The potential public health threat posed by COVID-19 is high, but individual risk is dependent on exposure. For members of the general American public, who are unlikely to be exposed to the virus at this time, the immediate health risk from COVID-19 is considered low. More cases are likely to be identified in the coming days, including more cases in the United States. It’s also likely that person-to-person spread will continue to occur, including in the United States. If you travel domestically, take the following routine precautions:

  • Avoid contact with sick people.
  • Avoid touching your eyes, nose or mouth with unwashed hands.
  • Clean your hands often by washing them with soap and water for at least 20 seconds or using an alcohol-based hand sanitizer that contains 60%–95% alcohol. Soap and water should be used if hands are visibly dirty. It is especially important to clean hands after going to the bathroom; before eating; and after coughing, sneezing or blowing your nose.

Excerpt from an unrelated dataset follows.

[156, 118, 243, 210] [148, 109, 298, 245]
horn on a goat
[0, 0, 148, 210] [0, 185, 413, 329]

Upon returning from domestic travel, if you feel sick with fever, cough or difficulty breathing, particularly within 14 days after you left, you should:

  • Seek medical advice — call ahead before you go to a doctor’s office or emergency room. Tell them about your recent travel and your symptoms.
  • Avoid contact with others.
  • Not travel on public transportation while sick.
  • Cover your mouth and nose with a tissue or your sleeve (not your hands) when coughing or sneezing.
  • Wash hands often with soap and water for at least 20 seconds to avoid spreading the virus to others. Wash your hands with soap and water immediately after coughing, sneezing or blowing your nose. If soap and water are not readily available, you can use an alcohol-based hand sanitizer that contains 60%–95% alcohol. Always wash hands with soap and water if hands are visibly dirty.

Hygiene and prevention

To prevent the spread of the novel coronavirus and other respiratory infections, the CDC recommends the following prevention measures:

  • Avoid close contact with people who are sick.
  • Avoid touching your eyes, nose and mouth.
  • Voluntary Home Isolation: Stay home when you are sick.
  • Cover your cough or sneeze with a tissue, then throw the tissue in the trash.
  • Clean and disinfect frequently touched objects and surfaces using a regular household cleaning spray or wipe.
  • Follow CDC’s recommendations for using a facemask.
    •  CDC does not recommend that people who are well wear a facemask to protect themselves from respiratory diseases, including COVID-19.
    • Facemasks should be used by people who show symptoms of COVID-19 to help prevent the spread of the disease to others. The use of facemasks is also crucial for health workers and people who are taking care of someone in close settings (at home or in a health care facility).
  • Wash your hands often with soap and water for at least 20 seconds, especially after going to the bathroom; before eating; and after blowing your nose, coughing or sneezing.
    • If soap and water are not readily available, use an alcohol-based hand sanitizer with at least 60% alcohol. Always wash hands with soap and water if hands are visibly dirty.